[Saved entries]
• • •

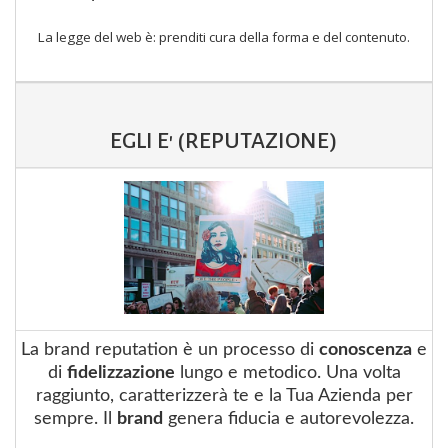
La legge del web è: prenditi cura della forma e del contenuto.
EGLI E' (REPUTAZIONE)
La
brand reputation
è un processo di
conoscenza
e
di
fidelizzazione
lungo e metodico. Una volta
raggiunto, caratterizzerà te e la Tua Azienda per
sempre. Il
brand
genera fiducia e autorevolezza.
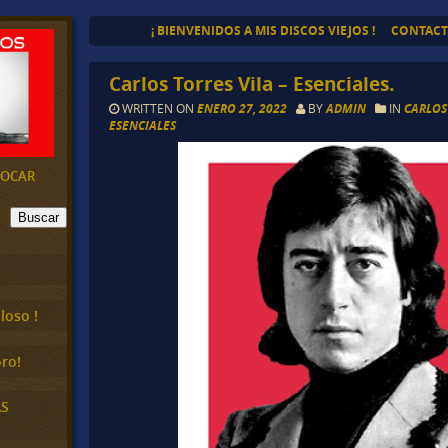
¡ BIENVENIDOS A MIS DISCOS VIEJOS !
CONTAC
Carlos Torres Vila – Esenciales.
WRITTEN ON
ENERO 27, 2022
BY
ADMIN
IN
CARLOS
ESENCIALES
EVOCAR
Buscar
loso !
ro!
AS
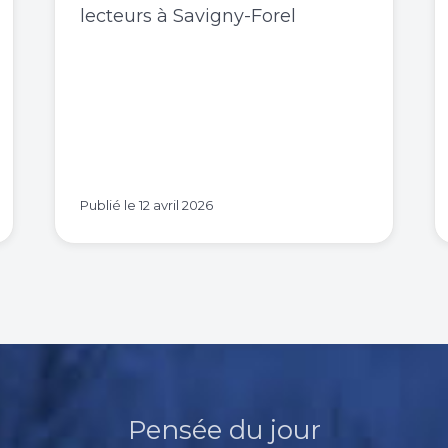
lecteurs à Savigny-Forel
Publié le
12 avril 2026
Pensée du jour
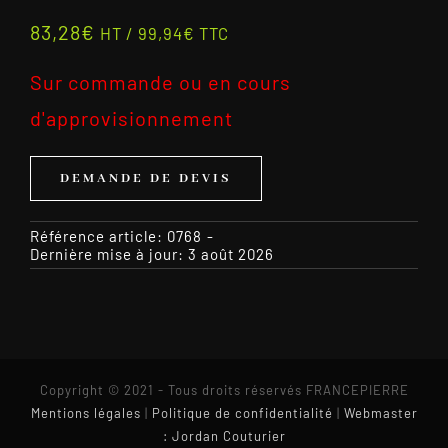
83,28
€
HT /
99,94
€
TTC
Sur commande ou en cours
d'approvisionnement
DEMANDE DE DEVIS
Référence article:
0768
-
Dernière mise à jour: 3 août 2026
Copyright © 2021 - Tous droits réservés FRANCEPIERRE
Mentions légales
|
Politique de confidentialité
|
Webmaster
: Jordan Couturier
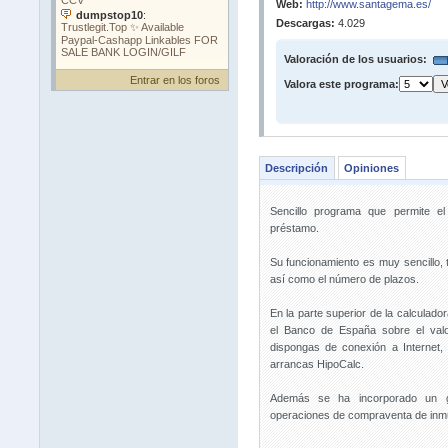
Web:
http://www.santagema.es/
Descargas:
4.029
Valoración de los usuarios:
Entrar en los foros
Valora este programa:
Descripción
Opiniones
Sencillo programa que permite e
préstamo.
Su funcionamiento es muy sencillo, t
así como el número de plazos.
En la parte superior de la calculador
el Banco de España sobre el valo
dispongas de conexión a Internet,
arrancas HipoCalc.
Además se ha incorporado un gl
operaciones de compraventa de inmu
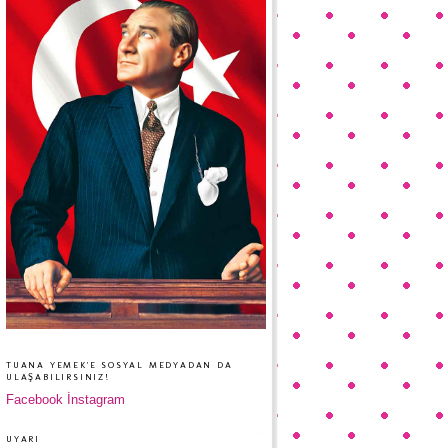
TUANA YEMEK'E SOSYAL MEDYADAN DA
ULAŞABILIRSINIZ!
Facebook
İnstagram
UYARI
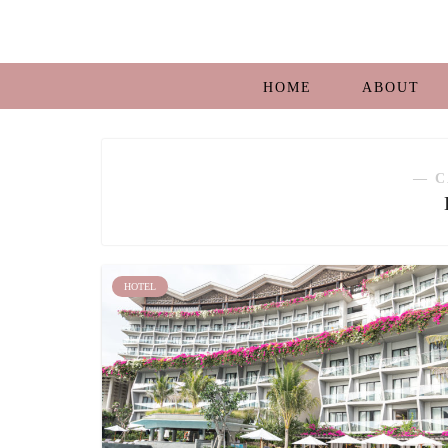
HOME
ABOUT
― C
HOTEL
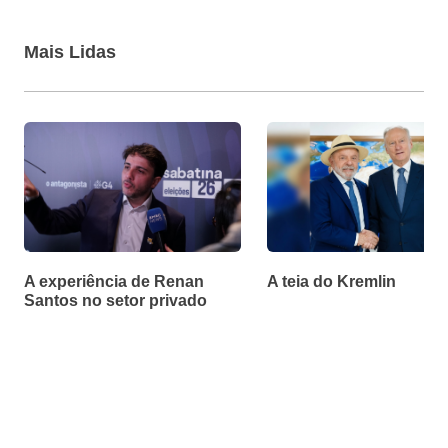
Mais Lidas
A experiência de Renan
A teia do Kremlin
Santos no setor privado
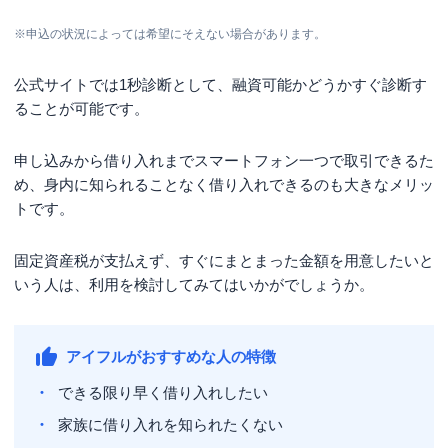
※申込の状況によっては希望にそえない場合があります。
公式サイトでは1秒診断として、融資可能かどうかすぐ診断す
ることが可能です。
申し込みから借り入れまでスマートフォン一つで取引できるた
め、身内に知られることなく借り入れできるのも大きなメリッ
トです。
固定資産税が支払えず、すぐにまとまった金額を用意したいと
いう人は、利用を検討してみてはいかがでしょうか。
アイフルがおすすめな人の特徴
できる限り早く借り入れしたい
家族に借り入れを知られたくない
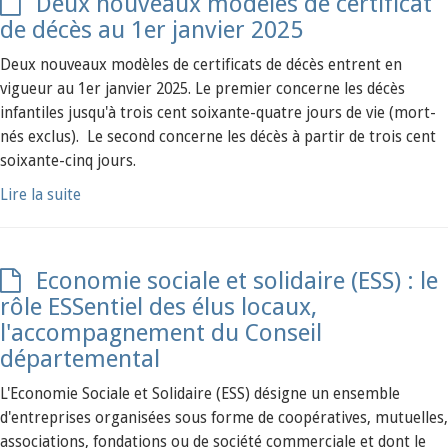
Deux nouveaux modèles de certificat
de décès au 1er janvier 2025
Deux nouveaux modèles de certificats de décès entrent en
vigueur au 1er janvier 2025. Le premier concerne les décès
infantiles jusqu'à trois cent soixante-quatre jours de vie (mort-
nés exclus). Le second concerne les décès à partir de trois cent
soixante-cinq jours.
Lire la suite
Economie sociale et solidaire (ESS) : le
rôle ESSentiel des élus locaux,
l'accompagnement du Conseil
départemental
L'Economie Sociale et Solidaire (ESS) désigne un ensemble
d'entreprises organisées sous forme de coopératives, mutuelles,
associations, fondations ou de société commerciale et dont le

• • •

Please find each line above containing the word "Economie" and copy those lines. Case matters.

• _WRITTEN SOLUTION_:
Economie sociale et solidaire (ESS) : le
L'Economie Sociale et Solidaire (ESS) désigne un ensemble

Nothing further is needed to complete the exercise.